O"Niell cylinders are great but they require space manufacturing capabilities centuries beyond what we have (which is nothing).

I don't hate the private sector. I hate huge, glacial, grossly inefficient cost-plus companies. That sort of company is barely even private industry; the way they operate, they may as well be part of the government itself. They're what's dragging space down. Can you imagine if all the cash pissed away on the shuttle and now the SLS was instead invested in companies like SpaceX, Blue Origin, Deep Space Industries, Planetary Resources, etc? The things they could do with some time and that level of funding would make Boeing, Lockheed, etc look like sad jokes. Why? Because they don't have to be perfect – they can make mistakes and learn from them in a rapid, iterative fashion.

T. Welfare cuck

because /pol/ has no ability beyond that

Affirmative action destroyed any competency in national agencies and is destroying the private sector.

test

and rampant liberal corruption in public office
coupled with an electorate that is supremely credulous & gullible

>In the 90s, we believed we'd have the first colonies on Mars by 2020
Nobody had a good reason to believe that, though. There was nothing promising going on.

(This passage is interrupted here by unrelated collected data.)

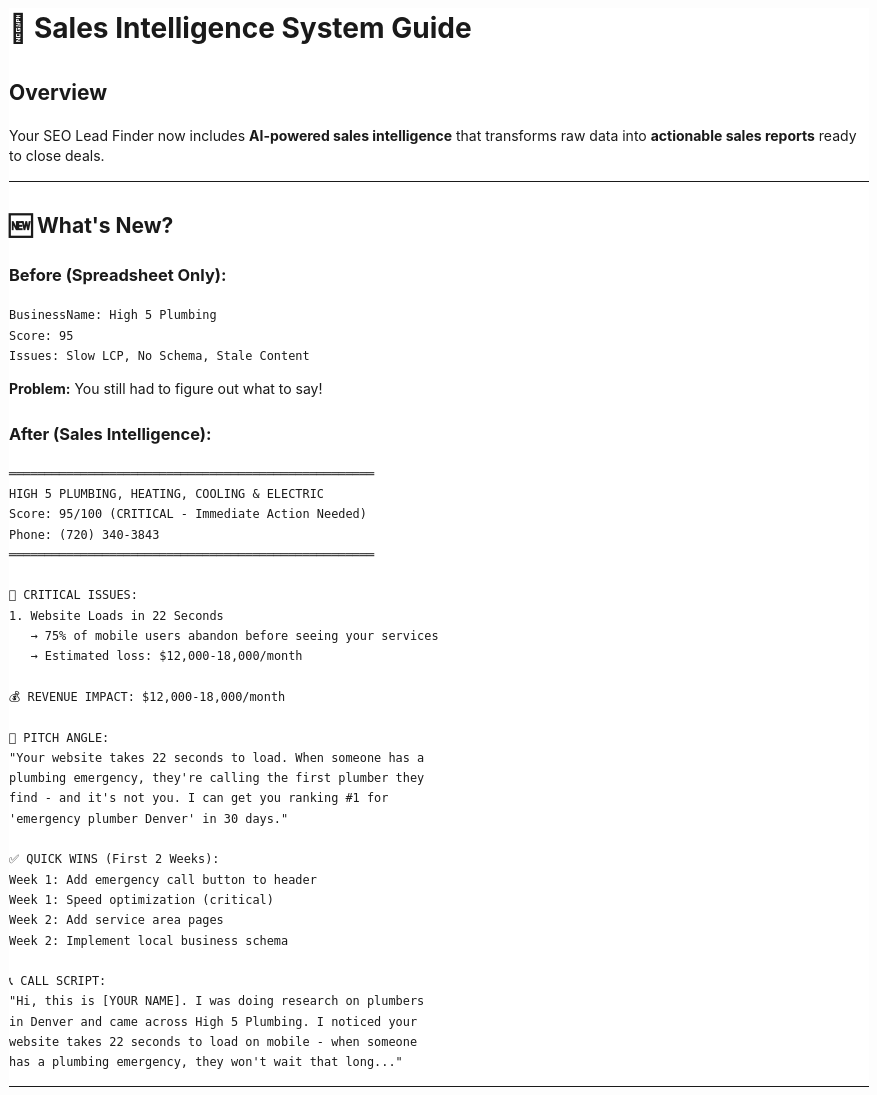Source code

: # 🎯 Sales Intelligence System Guide

## Overview

Your SEO Lead Finder now includes **AI-powered sales intelligence** that transforms raw data into **actionable sales reports** ready to close deals.

---

## 🆕 What's New?

### **Before (Spreadsheet Only):**
```
BusinessName: High 5 Plumbing
Score: 95
Issues: Slow LCP, No Schema, Stale Content
```
**Problem:** You still had to figure out what to say!

### **After (Sales Intelligence):**
```
═══════════════════════════════════════════════════
HIGH 5 PLUMBING, HEATING, COOLING & ELECTRIC
Score: 95/100 (CRITICAL - Immediate Action Needed)
Phone: (720) 340-3843
═══════════════════════════════════════════════════

🚨 CRITICAL ISSUES:
1. Website Loads in 22 Seconds
   → 75% of mobile users abandon before seeing your services
   → Estimated loss: $12,000-18,000/month

💰 REVENUE IMPACT: $12,000-18,000/month

🎯 PITCH ANGLE:
"Your website takes 22 seconds to load. When someone has a 
plumbing emergency, they're calling the first plumber they 
find - and it's not you. I can get you ranking #1 for 
'emergency plumber Denver' in 30 days."

✅ QUICK WINS (First 2 Weeks):
Week 1: Add emergency call button to header
Week 1: Speed optimization (critical)
Week 2: Add service area pages
Week 2: Implement local business schema

📞 CALL SCRIPT:
"Hi, this is [YOUR NAME]. I was doing research on plumbers
in Denver and came across High 5 Plumbing. I noticed your
website takes 22 seconds to load on mobile - when someone
has a plumbing emergency, they won't wait that long..."
```

---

The ISS wasn't going to be a propellant depot or place for simulated gravity experiments, and it was in a weird fucked-up place so rockets could get to it from both Baikonur and Cape Canaveral. NASA was still pushing the shuttle, which wasn't getting any more cost-effective.

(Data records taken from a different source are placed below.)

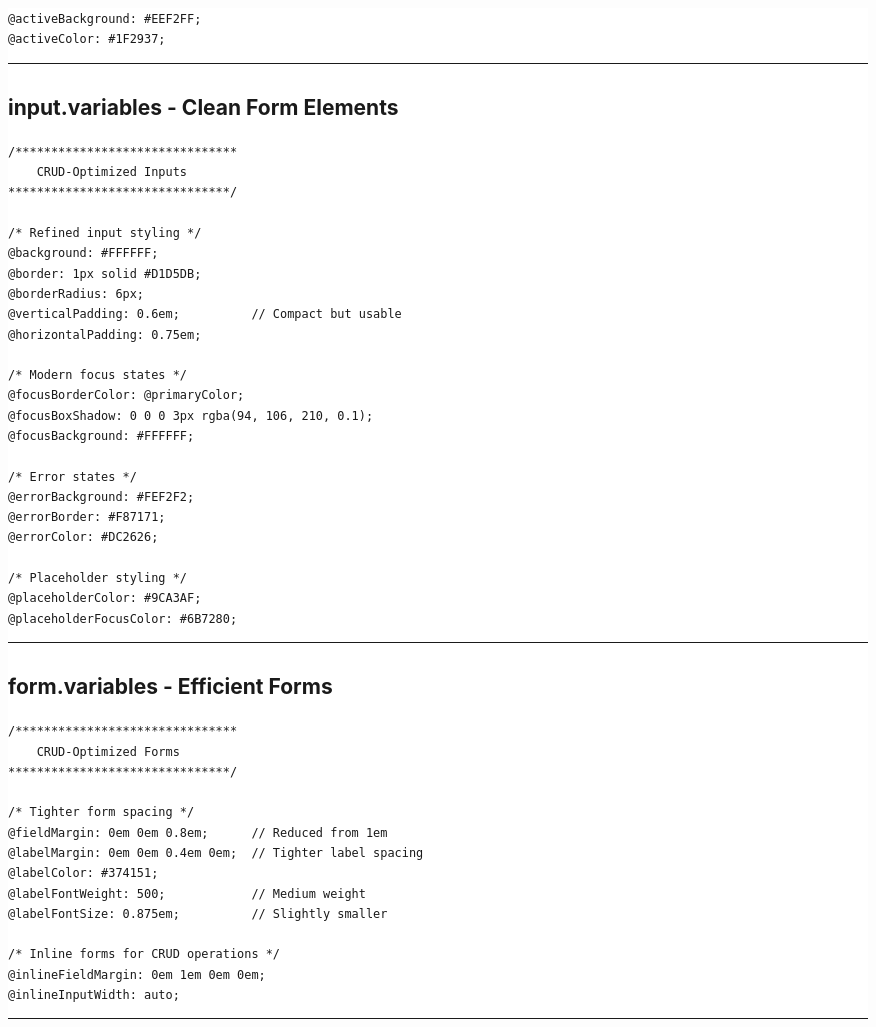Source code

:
 ```less
@activeBackground: #EEF2FF;
@activeColor: #1F2937;
```

---

## input.variables - Clean Form Elements

```less
/*******************************
    CRUD-Optimized Inputs
*******************************/

/* Refined input styling */
@background: #FFFFFF;
@border: 1px solid #D1D5DB;
@borderRadius: 6px;
@verticalPadding: 0.6em;          // Compact but usable
@horizontalPadding: 0.75em;

/* Modern focus states */
@focusBorderColor: @primaryColor;
@focusBoxShadow: 0 0 0 3px rgba(94, 106, 210, 0.1);
@focusBackground: #FFFFFF;

/* Error states */
@errorBackground: #FEF2F2;
@errorBorder: #F87171;
@errorColor: #DC2626;

/* Placeholder styling */
@placeholderColor: #9CA3AF;
@placeholderFocusColor: #6B7280;
```

---

## form.variables - Efficient Forms

```less
/*******************************
    CRUD-Optimized Forms
*******************************/

/* Tighter form spacing */
@fieldMargin: 0em 0em 0.8em;      // Reduced from 1em
@labelMargin: 0em 0em 0.4em 0em;  // Tighter label spacing
@labelColor: #374151;
@labelFontWeight: 500;            // Medium weight
@labelFontSize: 0.875em;          // Slightly smaller

/* Inline forms for CRUD operations */
@inlineFieldMargin: 0em 1em 0em 0em;
@inlineInputWidth: auto;
```

---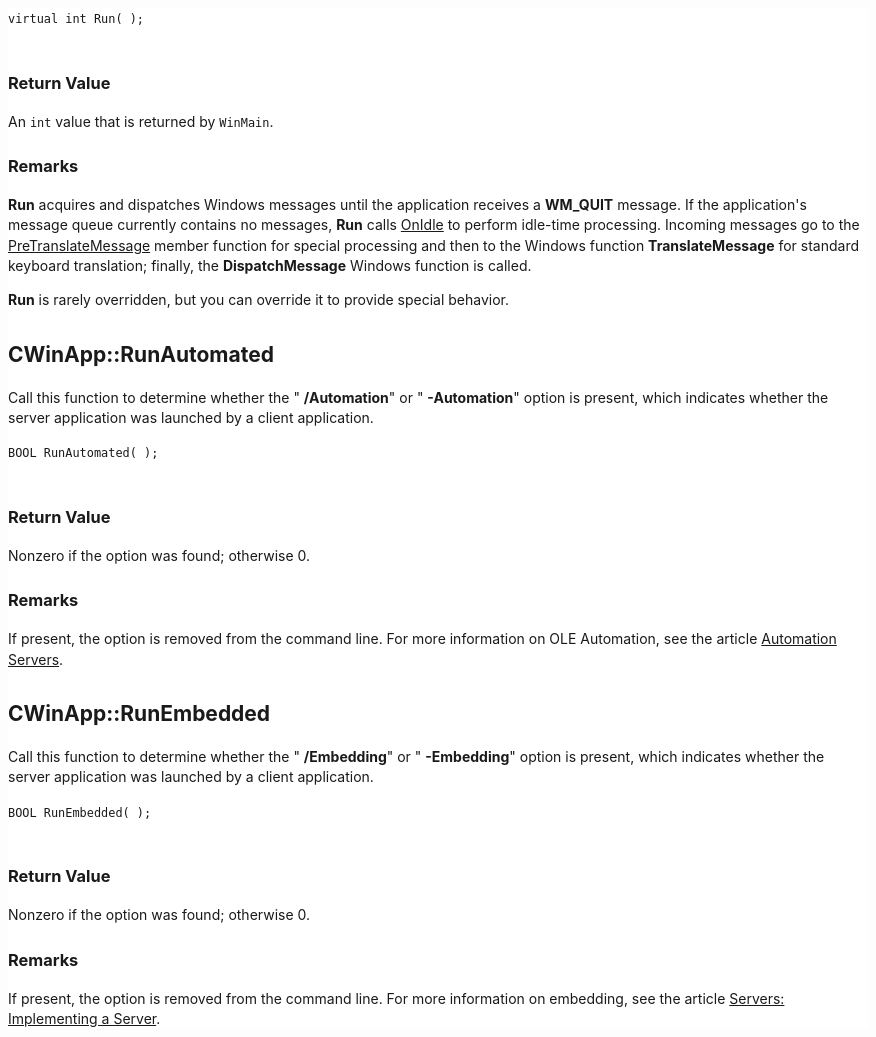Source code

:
 ```  
virtual int Run( );  
  
```  
  
### Return Value  
 An `int` value that is returned by `WinMain`.  
  
### Remarks  
 **Run** acquires and dispatches Windows messages until the application receives a **WM_QUIT** message. If the application's message queue currently contains no messages, **Run** calls [OnIdle](#cwinapp__onidle) to perform idle-time processing. Incoming messages go to the [PreTranslateMessage](#cwinapp__pretranslatemessage) member function for special processing and then to the Windows function **TranslateMessage** for standard keyboard translation; finally, the **DispatchMessage** Windows function is called.  
  
 **Run** is rarely overridden, but you can override it to provide special behavior.  
  
##  <a name="cwinapp__runautomated"></a>  CWinApp::RunAutomated  
 Call this function to determine whether the "                **/Automation**" or " **-Automation**" option is present, which indicates whether the server application was launched by a client application.  
  
```  
BOOL RunAutomated( );  
  
```  
  
### Return Value  
 Nonzero if the option was found; otherwise 0.  
  
### Remarks  
 If present, the option is removed from the command line. For more information on OLE Automation, see the article [Automation Servers](../vs140/automation-servers.md).  
  
##  <a name="cwinapp__runembedded"></a>  CWinApp::RunEmbedded  
 Call this function to determine whether the "                **/Embedding**" or " **-Embedding**" option is present, which indicates whether the server application was launched by a client application.  
  
```  
BOOL RunEmbedded( );  
  
```  
  
### Return Value  
 Nonzero if the option was found; otherwise 0.  
  
### Remarks  
 If present, the option is removed from the command line. For more information on embedding, see the article [Servers: Implementing a Server](../vs140/servers--implementing-a-server.md).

I guess they were suggesting in PR material that ISS was a step toward Mars, but it's like how they talk about SLS being a step toward Mars: there's no plan, and no conceivable scenario where that's effective spending if you want to get to Mars.

discord.gg/hJF4Z

This chat has the best scientists known to mankind.

>hahaha space habitats are way too complicated

>dude lets just terraform Mars lmao

I wasn't suggesting terraforming as an alternative to O'Niell cylinders. Don't know why you got that impression. What I was saying is that establishing domed or undergound settlements on Mars is much more within the realm of our current capabilities.

I'm also not against space habitats. I'd kill for a sizable space station sitting in a lagrange point – really anything beyond LEO would make me extremely happy – but when people talk about O'Niell cylinders, they're usually talking about superstructures that'd take a century or more to build with current technology, and that's firmly beyond grasp. We should start with something 2x - 4x the size of the ISS and go from there.